# Usando le informazioni:
[1] Elenca tutti gli enti e le associazioni che l'articolo sulla casa popolare di via Rimini indica con il loro nome.
[2] Ripeti l'articolo sulla casa popolare di via Rimini parola per parola, partendo da "Come evidenziato ieri" e arrivando fino a "particolarmente delicati. (a.l.)".

# Estratto della pagina:
....
Casa popolare senz’acqua, appello all’Ater

1 Luglio 2022

Il debito con l’Aca e le famiglie a secco, l’avvocato dei residenti di via Rimini: «Ora l’ente intervenga»

MONTESILVANO. Seconda giornata con i rubinetti a secco per le 12 famiglie della palazzina popolare al civico 10 di via Rimini. Dopo l’appello lanciato ieri da un gruppo di residenti che, dopo essersi ritrovati con il distacco dell’acqua da parte dell’Aca per via di una morosità di 17mila euro, hanno chiesto l’intervento delle istituzioni per far fronte alla carenza idrica, a tornare all’attacco è oggi l’avvocato Vittoria Luciani secondo la quale «è necessario un pronto intervento dell’Ater che non può e non deve rimanere a guardare». Il legale nel 2020 ha ricevuto l’incarico di gestire la controversia con l’Aca e, successivamente, nei confronti dell’Ater al quale, come riferisce, da tempo è stato chiesto di tornare a occuparsi dello stabile che da solo non riesce a governarsi. Contrariamente a quanto accade in molte palazzine popolari, infatti, l’edificio al civico 10 di via Rimini, pur essendo di proprietà dell’Ater, è autogestito dagli stessi assegnatari che avrebbero dovuto occuparsi autonomamente delle spese. «Ma di fatto», prosegue Luciani, «proprio questa situazione ha ingenerato nel tempo forti tensioni, debiti e inadempienze soprattutto nei confronti del gestore del servizio idrico. L’Ater era quindi perfettamente a conoscenza della situazione debitoria del condominio, tanto è vero che era intervenuta facendosi carico di un debito contratto con la società ascensoristica, addebitando il dovuto pro quota ai singoli assegnatari, e lo stesso avrebbe dovuto fare con l’Aca».
Come evidenziato ieri anche dai residenti della palazzina, la situazione si sarebbe potuta risolvere anche con l’istallazione di contatori singoli «ma per farlo l’Ater avrebbe dovuto eseguire delle opere preparatorie che ritiene di non poter fare stante la sussistenza del debito», prosegue l’avvocato. E intanto da due giorni le famiglie sono costrette a fronteggiare l’afa senz’acqua. Tra loro anche tre disabili gravi, di cui un bambino molto piccolo, motivo per cui ad aggiungersi al coro di chi chiede un rapido intervento è stato anche il presidente dell'associazione Carrozzine determinate Claudio Ferrante che ha sollecitato l'intervento delle istituzioni, indipendentemente dalle responsabilità dei condomini morosi, per evitare di complicare quadri clinici già particolarmente delicati. (a.l.)
....
# Dati forniti:

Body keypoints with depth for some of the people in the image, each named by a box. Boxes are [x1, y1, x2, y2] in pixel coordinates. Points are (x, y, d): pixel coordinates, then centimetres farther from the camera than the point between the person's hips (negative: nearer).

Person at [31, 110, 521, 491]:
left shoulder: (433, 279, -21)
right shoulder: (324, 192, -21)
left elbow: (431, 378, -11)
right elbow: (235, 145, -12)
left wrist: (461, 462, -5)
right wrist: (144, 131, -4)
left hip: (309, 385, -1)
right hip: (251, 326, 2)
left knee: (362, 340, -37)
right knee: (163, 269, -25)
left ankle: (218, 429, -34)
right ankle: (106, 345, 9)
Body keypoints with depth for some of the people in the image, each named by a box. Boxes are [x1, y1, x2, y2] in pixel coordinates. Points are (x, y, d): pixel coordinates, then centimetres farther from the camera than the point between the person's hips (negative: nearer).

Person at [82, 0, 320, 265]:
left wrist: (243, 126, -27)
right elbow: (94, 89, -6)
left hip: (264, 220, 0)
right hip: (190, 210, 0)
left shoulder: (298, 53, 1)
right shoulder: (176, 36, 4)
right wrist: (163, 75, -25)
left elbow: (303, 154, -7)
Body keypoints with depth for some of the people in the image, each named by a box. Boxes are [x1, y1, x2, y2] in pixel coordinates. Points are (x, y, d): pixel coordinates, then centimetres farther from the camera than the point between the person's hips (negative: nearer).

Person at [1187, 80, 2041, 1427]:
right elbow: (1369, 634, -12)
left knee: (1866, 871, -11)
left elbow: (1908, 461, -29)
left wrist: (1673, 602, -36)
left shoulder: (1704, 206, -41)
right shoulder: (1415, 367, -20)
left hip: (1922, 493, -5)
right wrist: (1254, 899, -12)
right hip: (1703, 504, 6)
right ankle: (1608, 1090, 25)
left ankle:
....
# Risposte agli esercizi:
[1] Ater, Aca, associazione Carrozzine determinate

[2]
Come evidenziato ieri anche dai residenti della palazzina, la situazione si sarebbe potuta risolvere anche con l’istallazione di contatori singoli «ma per farlo l’Ater avrebbe dovuto eseguire delle opere preparatorie che ritiene di non poter fare stante la sussistenza del debito», prosegue l’avvocato. E intanto da due giorni le famiglie sono costrette a fronteggiare l’afa senz’acqua. Tra loro anche tre disabili gravi, di cui un bambino molto piccolo, motivo per cui ad aggiungersi al coro di chi chiede un rapido intervento è stato anche il presidente dell'associazione Carrozzine determinate Claudio Ferrante che ha sollecitato l'intervento delle istituzioni, indipendentemente dalle responsabilità dei condomini morosi, per evitare di complicare quadri clinici già particolarmente delicati. (a.l.)